In part, this is because I want all of my work to be available in both languages (and I'll send the Swedish editions to publishers, while the English editions are going to be self-published, generally speaking).
It's also helping in making edits because I need to rethink sentences and sentence structure. I always originally draft in English these days. I'd probably do that for things like essays and such as well, even if I had to translate it later. (Note that I'm a translator though.)
So here's a snippet from this week's translation, in Swedish first, and then in English. The Swedish snippet is in its baby stage and is unedited and does need some work, lol, while the English got through some work once before I started my translation project, but obviously needs work too.
Swedish
Beröringen var förvånansvärt försiktig och häpnadsväckande kall, lindrande och smärtsam på samma gång. Trots detta var flickan fast besluten att inte visa någonting, för att inte inte förolämpa kejsarens klan. Prinsen tog hennes haka och lutade hennes huvud för att kunna se henne bättre.
»Vad obarmhärtigt.» Prinsen uttryckte sitt missnöjde och studerade den rött svullna kinden. »Sade fader kejsaren åt dig att du ska slå de vackraste flickorna? Att slå dem tills de är gräsliga att se på?»

EXERCISE AIM: Pick up the post about translating fiction between Swedish and English after its final line and keep writing it.

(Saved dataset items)
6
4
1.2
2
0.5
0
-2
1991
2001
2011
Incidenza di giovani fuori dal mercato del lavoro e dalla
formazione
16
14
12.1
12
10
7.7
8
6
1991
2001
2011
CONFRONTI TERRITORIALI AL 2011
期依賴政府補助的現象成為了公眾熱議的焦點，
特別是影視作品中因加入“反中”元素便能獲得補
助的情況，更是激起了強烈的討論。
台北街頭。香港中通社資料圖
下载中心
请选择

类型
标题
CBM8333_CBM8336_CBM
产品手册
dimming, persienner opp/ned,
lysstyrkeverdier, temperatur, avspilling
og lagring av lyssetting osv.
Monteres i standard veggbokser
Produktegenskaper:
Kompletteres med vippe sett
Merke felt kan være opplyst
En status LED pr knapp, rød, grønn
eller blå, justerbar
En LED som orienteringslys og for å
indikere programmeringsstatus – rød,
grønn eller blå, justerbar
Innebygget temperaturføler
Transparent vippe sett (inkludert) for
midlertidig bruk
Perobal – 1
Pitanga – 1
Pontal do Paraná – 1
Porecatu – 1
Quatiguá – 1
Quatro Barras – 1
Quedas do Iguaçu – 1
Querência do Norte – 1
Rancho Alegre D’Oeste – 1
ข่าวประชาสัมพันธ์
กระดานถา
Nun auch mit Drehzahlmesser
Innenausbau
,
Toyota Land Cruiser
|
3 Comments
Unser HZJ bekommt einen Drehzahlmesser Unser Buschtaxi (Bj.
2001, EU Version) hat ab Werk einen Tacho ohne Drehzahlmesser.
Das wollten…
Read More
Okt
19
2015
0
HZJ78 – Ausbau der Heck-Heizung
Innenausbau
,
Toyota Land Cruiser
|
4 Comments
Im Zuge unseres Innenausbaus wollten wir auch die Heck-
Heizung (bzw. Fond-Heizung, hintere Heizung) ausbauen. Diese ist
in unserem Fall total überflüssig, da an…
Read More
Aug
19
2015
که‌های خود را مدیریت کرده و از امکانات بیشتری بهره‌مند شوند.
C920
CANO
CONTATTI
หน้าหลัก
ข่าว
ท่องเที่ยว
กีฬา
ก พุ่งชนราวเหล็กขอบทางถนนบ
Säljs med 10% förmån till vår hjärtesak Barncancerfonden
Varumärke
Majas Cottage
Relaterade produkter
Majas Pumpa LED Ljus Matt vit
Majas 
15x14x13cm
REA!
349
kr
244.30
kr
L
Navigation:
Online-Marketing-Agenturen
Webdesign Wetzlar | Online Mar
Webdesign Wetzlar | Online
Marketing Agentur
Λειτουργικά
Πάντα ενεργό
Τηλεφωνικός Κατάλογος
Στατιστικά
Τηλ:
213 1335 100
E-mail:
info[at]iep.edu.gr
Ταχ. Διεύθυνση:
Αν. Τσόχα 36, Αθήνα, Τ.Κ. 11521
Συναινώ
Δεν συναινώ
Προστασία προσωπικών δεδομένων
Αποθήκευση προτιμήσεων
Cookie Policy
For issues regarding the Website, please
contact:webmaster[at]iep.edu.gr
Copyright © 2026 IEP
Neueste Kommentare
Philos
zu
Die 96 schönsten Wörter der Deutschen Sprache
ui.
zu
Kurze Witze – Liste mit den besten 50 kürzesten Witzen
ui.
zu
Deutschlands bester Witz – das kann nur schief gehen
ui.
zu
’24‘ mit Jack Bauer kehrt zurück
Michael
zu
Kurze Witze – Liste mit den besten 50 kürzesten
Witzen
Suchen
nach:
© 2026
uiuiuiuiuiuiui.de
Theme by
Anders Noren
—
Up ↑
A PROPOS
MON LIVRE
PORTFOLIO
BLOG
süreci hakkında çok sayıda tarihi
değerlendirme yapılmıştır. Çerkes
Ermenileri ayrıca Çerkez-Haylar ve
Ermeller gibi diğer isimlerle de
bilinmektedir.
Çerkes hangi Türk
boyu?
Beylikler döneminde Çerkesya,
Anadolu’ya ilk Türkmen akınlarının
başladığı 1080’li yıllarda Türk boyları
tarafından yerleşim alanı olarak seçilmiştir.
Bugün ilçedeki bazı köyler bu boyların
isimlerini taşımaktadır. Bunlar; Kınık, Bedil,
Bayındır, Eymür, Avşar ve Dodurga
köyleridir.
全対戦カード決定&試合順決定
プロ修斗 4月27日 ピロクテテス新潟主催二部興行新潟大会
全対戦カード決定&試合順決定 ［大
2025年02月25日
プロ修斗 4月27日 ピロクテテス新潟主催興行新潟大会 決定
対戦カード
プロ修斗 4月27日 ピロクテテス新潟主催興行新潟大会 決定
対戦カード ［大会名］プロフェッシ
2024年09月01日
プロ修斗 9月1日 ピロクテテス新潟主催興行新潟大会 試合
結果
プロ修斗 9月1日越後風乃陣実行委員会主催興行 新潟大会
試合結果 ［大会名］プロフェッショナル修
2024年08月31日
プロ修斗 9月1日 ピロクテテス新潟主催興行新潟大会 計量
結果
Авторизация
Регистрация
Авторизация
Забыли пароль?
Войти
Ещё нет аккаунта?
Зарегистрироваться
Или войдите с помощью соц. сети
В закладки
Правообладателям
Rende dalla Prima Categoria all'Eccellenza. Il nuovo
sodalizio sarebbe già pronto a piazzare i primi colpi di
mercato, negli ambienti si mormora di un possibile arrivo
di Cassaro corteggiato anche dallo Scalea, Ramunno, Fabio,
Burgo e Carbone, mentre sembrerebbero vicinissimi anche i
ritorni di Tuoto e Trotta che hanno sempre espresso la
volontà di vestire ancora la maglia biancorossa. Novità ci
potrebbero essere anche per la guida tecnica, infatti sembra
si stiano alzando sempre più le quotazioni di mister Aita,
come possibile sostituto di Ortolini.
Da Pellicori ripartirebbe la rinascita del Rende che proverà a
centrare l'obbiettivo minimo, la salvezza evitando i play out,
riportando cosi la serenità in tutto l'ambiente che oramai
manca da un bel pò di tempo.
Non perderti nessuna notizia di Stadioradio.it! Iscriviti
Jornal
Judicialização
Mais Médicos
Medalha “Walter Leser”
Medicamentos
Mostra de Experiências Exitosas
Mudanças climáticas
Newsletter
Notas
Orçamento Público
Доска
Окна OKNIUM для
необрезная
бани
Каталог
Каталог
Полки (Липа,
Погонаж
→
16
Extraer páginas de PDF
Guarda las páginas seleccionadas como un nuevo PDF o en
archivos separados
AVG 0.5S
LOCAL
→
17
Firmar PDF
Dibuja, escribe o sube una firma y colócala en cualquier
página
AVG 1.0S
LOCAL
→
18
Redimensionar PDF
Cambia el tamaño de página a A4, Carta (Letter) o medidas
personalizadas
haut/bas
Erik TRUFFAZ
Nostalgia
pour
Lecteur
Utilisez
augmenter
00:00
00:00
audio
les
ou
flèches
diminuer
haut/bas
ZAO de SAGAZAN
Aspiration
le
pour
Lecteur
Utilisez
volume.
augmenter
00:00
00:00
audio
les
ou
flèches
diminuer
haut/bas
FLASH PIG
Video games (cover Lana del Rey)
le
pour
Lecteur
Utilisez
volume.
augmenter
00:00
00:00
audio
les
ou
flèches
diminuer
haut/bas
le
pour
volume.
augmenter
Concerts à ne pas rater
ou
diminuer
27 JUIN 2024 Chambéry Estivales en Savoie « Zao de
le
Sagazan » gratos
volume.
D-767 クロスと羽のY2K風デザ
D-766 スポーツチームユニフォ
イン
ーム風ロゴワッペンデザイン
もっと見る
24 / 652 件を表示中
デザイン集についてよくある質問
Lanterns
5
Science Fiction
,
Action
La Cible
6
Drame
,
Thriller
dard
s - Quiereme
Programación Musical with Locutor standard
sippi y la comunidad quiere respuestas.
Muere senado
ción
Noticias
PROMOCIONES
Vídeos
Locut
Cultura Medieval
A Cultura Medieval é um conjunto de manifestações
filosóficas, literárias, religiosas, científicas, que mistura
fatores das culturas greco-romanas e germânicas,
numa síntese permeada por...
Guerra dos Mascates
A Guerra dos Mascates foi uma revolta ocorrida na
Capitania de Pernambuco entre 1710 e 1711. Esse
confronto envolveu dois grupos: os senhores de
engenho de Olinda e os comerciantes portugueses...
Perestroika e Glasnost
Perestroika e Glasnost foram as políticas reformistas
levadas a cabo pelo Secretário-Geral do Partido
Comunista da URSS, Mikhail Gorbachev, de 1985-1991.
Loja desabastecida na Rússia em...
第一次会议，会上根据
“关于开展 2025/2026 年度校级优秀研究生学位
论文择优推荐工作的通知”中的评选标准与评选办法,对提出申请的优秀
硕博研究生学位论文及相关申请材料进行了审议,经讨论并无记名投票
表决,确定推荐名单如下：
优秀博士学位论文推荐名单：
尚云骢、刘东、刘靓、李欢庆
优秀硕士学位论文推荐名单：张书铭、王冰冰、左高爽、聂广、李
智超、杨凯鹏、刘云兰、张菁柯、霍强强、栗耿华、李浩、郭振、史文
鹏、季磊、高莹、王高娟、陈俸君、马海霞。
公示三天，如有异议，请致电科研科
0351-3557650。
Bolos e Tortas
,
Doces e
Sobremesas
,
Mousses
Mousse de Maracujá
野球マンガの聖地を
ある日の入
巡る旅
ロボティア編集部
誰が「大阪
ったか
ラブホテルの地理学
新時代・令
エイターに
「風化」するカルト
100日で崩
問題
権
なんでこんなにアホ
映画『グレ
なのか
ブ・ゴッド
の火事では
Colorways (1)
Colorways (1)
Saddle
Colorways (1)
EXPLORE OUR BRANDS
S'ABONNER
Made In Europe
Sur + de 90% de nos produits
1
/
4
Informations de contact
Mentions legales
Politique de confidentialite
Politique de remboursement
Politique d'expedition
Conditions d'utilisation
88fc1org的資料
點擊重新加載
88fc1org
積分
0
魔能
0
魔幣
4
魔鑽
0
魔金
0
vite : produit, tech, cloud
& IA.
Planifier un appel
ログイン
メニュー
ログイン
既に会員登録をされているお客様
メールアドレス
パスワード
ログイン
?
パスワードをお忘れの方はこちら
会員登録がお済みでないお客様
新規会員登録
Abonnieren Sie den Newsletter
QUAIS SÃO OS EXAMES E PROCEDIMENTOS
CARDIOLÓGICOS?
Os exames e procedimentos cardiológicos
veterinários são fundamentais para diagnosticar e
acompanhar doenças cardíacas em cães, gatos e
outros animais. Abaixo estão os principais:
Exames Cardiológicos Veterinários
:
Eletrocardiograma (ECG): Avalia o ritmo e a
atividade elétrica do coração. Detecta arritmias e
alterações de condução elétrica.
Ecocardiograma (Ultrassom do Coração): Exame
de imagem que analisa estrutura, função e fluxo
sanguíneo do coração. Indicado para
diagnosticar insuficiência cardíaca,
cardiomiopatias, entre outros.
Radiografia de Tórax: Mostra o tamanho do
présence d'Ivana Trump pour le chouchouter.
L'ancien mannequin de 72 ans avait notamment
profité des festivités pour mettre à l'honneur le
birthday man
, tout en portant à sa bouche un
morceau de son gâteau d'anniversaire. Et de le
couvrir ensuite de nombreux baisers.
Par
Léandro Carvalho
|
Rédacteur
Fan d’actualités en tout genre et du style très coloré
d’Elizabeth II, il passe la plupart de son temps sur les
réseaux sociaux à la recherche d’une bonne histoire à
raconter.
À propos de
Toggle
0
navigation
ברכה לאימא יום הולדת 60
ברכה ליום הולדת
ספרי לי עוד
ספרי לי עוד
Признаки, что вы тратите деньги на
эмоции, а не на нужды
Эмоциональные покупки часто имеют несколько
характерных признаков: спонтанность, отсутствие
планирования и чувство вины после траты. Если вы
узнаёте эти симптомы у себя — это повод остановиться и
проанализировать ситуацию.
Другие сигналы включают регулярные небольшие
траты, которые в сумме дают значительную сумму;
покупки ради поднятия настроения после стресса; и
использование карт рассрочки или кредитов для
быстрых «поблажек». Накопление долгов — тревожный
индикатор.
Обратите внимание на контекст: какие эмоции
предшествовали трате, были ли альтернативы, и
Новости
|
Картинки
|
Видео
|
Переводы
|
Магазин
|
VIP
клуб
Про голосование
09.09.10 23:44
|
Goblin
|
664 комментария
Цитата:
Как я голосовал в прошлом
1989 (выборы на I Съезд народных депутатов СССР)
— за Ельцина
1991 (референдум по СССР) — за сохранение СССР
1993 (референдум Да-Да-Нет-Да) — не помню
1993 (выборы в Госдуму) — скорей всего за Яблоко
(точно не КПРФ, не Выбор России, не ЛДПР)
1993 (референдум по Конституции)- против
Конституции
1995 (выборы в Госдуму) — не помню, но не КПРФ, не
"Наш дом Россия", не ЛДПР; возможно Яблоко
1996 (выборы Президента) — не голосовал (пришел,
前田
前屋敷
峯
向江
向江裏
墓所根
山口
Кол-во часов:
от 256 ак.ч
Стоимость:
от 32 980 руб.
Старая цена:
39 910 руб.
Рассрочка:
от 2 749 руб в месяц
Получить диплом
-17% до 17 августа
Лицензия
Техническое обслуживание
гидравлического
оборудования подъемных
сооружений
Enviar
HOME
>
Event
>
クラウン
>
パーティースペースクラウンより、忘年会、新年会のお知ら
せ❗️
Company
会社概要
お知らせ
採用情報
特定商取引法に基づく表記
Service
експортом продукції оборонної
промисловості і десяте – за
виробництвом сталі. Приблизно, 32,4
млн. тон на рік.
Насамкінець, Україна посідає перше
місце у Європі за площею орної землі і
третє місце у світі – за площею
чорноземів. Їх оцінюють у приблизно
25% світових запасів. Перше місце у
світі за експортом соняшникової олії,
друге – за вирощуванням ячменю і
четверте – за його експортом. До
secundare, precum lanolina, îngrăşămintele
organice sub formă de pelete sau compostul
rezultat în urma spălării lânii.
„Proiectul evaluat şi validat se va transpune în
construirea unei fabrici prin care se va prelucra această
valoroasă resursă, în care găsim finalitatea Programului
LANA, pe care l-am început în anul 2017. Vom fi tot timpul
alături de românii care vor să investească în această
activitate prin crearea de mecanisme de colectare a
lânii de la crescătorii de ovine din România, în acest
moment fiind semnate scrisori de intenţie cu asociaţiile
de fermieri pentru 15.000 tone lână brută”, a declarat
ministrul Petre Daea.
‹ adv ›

RESULT OF THIS TASK:
»N-nej, självklart inte, Ers Nådiga Höghet. Det var ett misstag, ett misstag.»
Prinsen släppte flickans »Så bråttom han har att förklara att det var ett misstag.»
English
The touch was surprisingly gentle and astoundingly cold, simultaneously soothing and painful. Yet the girl was determined not to show anything, lest she offended the Imperial Clan. Taking her chin, the Prince tilted her head to get a good look at her.
“So ruthless.” The Prince tsked while studying the red and swelling cheek. “Did Father Emperor instruct you to hit the prettiest girls? To beat them until they’re ugly?”
“N-no, of course not, Your Royal Highness. It was my mistake, my mistake.”
The Prince let go of the girl. “So quick to declare it was a mistake.”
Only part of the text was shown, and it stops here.